Writer of Wrongs
Few movies are as sharp
as Shattered Glass, the story
of a journalist gone bad.
By KRISTIAN LIN
The reviews for Shattered Glass have it wrong. Not in their praise — this brainy, absorbing piece of work is one of the year’s best films and deserves its accolades. But the reviews have described it as a great movie about journalism. It’s much more than that. The film’s main character is a liar whose mendacity is fueled by ambition and a pathetic desire for popularity. These traits are hardly confined to sleazy journalists. If you work in an office, you probably know a Stephen Glass. If you’re unlucky, he’s your friend.
Stephen Glass was a staff writer for The New Republic who was discovered in 1998 to have fabricated dozens of stories that the prestigious magazine had printed as fact. The scale of his deception was impressive — he wrote about people and organizations invented out of whole cloth, forged his own notes, created a fake web site, sent himself e-mail from phony addresses, and had people impersonate sources to his editors. The New York Times’ Jayson Blair wasn’t nearly as resourceful. The movie uses an ingenious framing device to tell the story, with Glass (Hayden Christensen) returning to his high school and recounting his remarkable career to a class of bright-eyed students, even while his peers in Washington are about to expose him.
The movie never gets inside Glass’ head, but it doesn’t have to. His motives are pretty evident, as we see his colleagues, bosses, and the likes of Harper’s, Rolling Stone, and the now-defunct George all treating him like a golden boy because of his bogus stories. Instead of psychoanalyzing him, the film ruthlessly dissects this con artist’s methods. He charms everyone with his bespectacled good looks and his puppy-dog enthusiasm. He remembers people’s birthdays and offers to help on their articles. He cultivates the air of a wunderkind and brims with false modesty, pitching brilliant story ideas at meetings and then trashing them only after they’ve thoroughly won everyone over. He adopts the pose of a sensitive soul — one of his running lines is “Are you mad at me?”, asked in a wounded tone when people raise questions about his work. As his stories unravel, he backpedals, apologizes, all but beats his chest in public displays of remorse. Long before he’s cornered, he plays the martyr to his editor Charles Lane (Peter Sarsgaard), saying, “If you want me to go out there and say that I made it all up, I will.” Meanwhile, he rallies his co-workers to his defense by telling them the evil boss is gunning for him, a task made easier by their loyalty to Lane’s inspirational predecessor Michael Kelly (Hank Azaria) and their perception of Lane as an interloper and a stiff.
As Glass, Christensen’s eyes take in everything and reveal nothing; he’s The Talented Mr. Ripley minus the sexual confusion.
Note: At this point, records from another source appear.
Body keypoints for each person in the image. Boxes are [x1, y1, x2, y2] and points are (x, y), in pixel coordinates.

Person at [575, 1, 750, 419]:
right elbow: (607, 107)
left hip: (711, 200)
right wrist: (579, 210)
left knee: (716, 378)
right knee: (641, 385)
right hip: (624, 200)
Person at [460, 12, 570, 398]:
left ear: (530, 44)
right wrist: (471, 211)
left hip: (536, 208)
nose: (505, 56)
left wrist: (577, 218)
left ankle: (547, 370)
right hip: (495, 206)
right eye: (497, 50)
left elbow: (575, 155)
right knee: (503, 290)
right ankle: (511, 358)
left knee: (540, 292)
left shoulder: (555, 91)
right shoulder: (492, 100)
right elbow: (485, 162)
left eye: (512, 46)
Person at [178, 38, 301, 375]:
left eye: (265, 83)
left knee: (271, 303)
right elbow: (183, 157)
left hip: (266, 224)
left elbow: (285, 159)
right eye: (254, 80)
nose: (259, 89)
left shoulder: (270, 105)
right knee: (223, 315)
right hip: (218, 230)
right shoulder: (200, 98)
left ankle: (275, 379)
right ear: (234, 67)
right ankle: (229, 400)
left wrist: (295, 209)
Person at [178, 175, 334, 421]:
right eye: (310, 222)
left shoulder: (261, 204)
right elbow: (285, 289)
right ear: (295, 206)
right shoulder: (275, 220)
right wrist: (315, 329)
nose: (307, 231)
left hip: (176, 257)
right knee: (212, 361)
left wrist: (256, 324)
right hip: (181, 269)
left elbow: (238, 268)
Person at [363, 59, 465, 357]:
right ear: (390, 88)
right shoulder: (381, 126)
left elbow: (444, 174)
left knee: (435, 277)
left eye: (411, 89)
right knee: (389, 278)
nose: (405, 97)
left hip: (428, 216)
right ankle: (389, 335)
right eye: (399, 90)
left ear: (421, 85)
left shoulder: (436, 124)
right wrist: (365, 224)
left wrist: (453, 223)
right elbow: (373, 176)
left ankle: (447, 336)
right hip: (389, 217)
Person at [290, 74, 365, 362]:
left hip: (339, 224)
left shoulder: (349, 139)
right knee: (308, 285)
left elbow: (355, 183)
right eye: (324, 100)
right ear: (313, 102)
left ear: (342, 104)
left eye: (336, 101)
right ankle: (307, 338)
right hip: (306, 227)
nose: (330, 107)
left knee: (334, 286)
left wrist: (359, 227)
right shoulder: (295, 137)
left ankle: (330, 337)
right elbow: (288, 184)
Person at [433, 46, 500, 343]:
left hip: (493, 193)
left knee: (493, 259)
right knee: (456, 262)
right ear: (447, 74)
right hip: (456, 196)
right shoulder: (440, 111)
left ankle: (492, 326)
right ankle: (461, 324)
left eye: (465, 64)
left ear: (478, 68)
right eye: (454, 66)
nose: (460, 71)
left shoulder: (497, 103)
The character’s classroom speech setting himself up as a journalist who nobly shuns self-promotion is a crock, yet the actor delivers the b.s. so smoothly that you smile anyway. His performance creates an uncanny presence. It’s as if Glass is standing in front of you, offering you his flattery and excuses. If you saw Christensen in the last Star Wars movie and concluded that he couldn’t act, this performance will give you major pause.
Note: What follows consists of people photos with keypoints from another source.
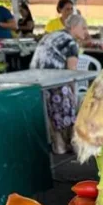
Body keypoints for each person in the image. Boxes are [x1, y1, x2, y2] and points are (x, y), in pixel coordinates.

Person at [30, 13, 89, 154]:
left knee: (53, 112)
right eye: (84, 28)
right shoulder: (70, 42)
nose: (86, 32)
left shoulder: (54, 35)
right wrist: (73, 96)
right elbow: (71, 73)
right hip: (53, 79)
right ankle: (65, 146)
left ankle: (59, 145)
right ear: (74, 27)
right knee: (67, 106)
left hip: (36, 79)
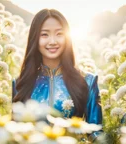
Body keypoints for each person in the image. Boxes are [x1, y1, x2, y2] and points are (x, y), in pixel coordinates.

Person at [12, 9, 102, 142]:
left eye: (59, 34)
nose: (52, 41)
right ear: (34, 39)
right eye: (44, 35)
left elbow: (96, 133)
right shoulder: (20, 83)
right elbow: (15, 133)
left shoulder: (87, 81)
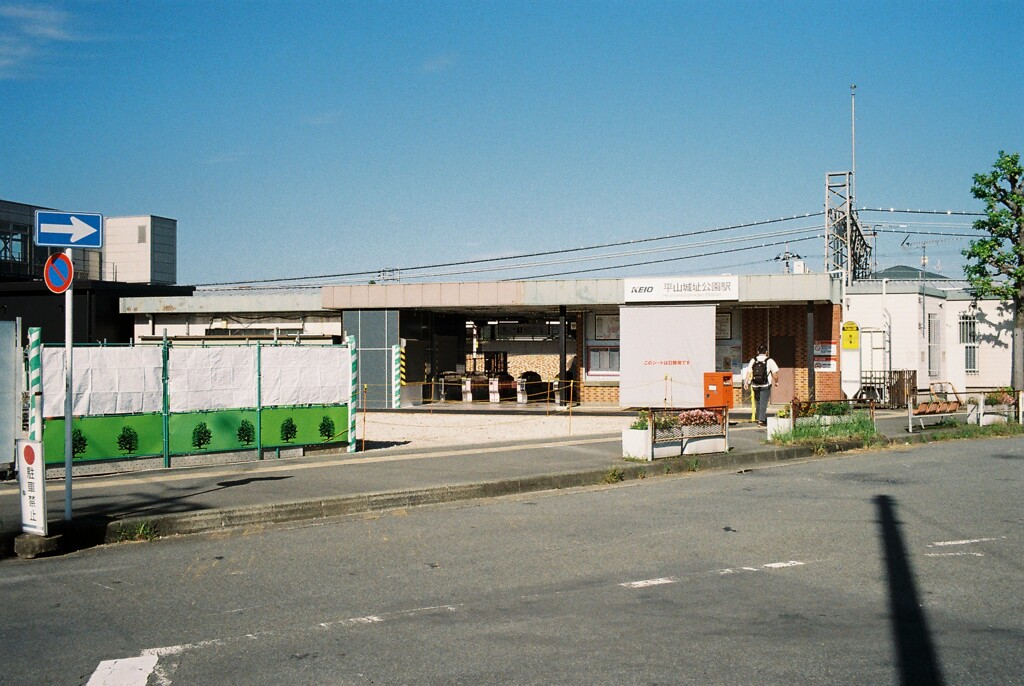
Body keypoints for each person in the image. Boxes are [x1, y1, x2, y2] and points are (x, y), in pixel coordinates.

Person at [744, 344, 779, 426]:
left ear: (758, 352)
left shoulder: (753, 360)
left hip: (755, 384)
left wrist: (746, 382)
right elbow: (775, 374)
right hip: (765, 385)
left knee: (758, 402)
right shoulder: (769, 360)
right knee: (763, 402)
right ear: (766, 352)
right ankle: (761, 420)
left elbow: (749, 372)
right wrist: (776, 382)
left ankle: (758, 417)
Making his directing debut is Billy Ray, whose undistinguished screenwriting résumé (Hart’s War, Volcano) doesn’t hint at what he does here. He directs in a low-key, economical style, giving the story prominence over the telling of it. Occasionally, he betrays his inexperience — a showdown between Lane and Glass’ staunchest defender in the newsroom (Chloë Sevigny) peaks too early. These, however, are tiny blemishes. Ray lays out this complex story simply and clearly, and the scenes in which Lane and Forbes online journalist Adam Penenberg (Steve Zahn) gradually uncover Glass’ lies play like a first-rate detective story. Ray also brings Glass’ fictions to life in flashbacks that show the reporter on the scene, scribbling dutifully in his notebook as drunken young Republicans roam the halls of their hotel, humiliating unattractive women. He’s there too when a fictional 15-year-old hacker brings a major software firm to heel and receives a hero’s welcome from his fellow computer geeks. You want these stories to be true because they’re so good, and you can see how Glass created and played on the same feeling in his peers.
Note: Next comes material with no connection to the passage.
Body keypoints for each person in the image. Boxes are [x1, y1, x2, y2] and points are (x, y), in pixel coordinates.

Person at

Ray assembles a strong cast and, more importantly, doesn’t waste a single one of them. They draw sharply delineated portraits of corporate types, from Melanie Lynskey as a New Republic writer who’s sadly envious of Glass’ scoops, to Rosario Dawson as a shark trying to swoop in on Penenberg’s exposé. Sarsgaard stands out as the appropriately unforgiving Lane; his lack of charisma works in his favor and plays as integrity in this context.
It’s tempting to see the whole Glass affair as having to do with the triumph of entertainment value over newsworthiness in journalism, but if Ray settled for that, his movie would be of interest only to journalists. Instead, Shattered Glass focuses on the work of a single clever fraud and becomes something more powerful. This morally acute and improbably entertaining film demonstrates that Stephen Glass is everywhere and shows the best way to recognize and deal with him.